最後はフイガロとスザンナの結婚式が伯爵の祝福のもとでおこなわれる という 愉快で楽しい喜劇だ。
このオペラが成功するかどうかの鍵は 何といってもフイガロとスザンナに、「演じて良し」、「歌って良し」、「「観て良し」の 歌手を配役にする事にかかっている。フイガロのバリトン:テデイ タフ ルーデスは背が高くてハンサム 若くてかっこ良過ぎるフイガロで申し分ない。スザンナのタリン フィブリグが おちょぼ口で美人とはいえないが ソプラノではオペラオストラリアの顔だし、可愛くてとても良かった。ふたり共 演技がとてもうまい。声も良い。
伯爵のバリトン:ピーター コールマン ライトは腹が出ていて好色漢らしくて とても良かった。声がのびのびとして堂々としていて美しい。

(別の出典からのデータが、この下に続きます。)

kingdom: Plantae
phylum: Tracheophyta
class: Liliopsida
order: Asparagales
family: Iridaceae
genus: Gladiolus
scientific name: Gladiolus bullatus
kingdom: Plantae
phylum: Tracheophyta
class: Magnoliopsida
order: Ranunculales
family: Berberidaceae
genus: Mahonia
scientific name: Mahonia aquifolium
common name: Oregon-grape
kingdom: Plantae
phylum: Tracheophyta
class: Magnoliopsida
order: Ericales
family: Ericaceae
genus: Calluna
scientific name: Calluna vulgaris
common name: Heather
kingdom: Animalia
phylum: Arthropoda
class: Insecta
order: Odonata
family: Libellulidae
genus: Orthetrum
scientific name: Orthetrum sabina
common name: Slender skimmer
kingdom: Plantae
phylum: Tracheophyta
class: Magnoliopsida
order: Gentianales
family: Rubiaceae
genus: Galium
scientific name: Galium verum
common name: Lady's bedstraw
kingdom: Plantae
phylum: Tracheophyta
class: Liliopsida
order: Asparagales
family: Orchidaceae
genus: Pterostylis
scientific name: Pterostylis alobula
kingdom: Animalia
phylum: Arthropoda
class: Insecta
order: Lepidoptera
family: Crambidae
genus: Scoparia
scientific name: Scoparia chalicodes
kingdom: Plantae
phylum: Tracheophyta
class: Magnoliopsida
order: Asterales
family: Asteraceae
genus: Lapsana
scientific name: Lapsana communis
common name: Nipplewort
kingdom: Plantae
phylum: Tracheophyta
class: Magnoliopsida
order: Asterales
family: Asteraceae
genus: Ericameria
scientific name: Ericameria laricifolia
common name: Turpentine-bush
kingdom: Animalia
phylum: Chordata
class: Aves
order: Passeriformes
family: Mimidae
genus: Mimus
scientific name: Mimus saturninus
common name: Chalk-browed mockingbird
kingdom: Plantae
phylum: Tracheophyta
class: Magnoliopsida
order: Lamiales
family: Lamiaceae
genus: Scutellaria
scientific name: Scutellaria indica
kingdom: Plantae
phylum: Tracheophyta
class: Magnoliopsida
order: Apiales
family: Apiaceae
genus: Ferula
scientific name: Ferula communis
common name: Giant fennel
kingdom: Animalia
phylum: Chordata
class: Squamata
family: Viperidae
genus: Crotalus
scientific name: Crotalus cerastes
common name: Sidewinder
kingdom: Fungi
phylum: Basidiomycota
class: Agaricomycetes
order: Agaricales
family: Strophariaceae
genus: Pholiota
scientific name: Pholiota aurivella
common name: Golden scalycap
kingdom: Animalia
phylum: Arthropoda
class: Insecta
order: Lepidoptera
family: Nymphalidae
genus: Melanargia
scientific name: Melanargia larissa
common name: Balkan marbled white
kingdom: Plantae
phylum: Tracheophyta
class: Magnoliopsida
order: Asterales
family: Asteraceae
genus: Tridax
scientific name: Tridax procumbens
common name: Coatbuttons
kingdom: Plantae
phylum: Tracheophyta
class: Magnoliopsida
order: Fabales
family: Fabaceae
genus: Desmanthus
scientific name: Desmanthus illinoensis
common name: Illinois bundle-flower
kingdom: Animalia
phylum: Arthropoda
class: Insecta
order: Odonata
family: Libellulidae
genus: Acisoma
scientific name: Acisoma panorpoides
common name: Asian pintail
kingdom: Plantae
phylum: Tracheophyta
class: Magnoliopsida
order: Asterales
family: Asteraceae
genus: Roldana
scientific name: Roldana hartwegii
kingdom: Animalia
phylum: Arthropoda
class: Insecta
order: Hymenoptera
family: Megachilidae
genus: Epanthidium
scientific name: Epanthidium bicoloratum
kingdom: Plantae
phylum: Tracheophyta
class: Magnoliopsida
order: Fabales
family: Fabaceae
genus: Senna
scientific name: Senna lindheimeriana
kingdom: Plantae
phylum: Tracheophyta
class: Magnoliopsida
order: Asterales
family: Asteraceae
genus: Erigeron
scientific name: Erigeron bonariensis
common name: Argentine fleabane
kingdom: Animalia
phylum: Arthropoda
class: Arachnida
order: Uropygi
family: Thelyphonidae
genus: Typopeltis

しかし中でも伯爵夫人をやった ソプラノ レイチェル ダーキンが一番好きだ。彼女は「コシ ファン トッテ」でも、「真夏の夜の夢」でも準主役をやった。背が高くて 顔はジュリア ロバーツなみの美人。声に伸びがあって、声量もある。何よりも大学を出て何年もたっていない 若い成長盛りの歌手だ。出てくるたびに 良くなっていく。
オペラオーストラリアはこういう人を 海外に流出させないように、大切に大切にしてもらいたい と思う。いままで 同じように 大学を出たばかりでテノールを歌っていて、出演するごとに成長しているのがわかる イタリア人オージーの歌手が一昨年までいた。その声が アンドレア ボッチェリに似ていて大好きだったのに、もう外国に引っ張られていってしまった。レイチェルには この土地で成長して ずっと歌っていて欲しいと思う。
死ぬまでに あと何本 オペラを観られるか わからないが 何百年も前に優れた芸術家が 命を削るようにして作ってきた 総合芸術の中でも、とりわけすぐれた芸術の結晶であるオペラをみるたびに ありがたい、幸せなことだと思う。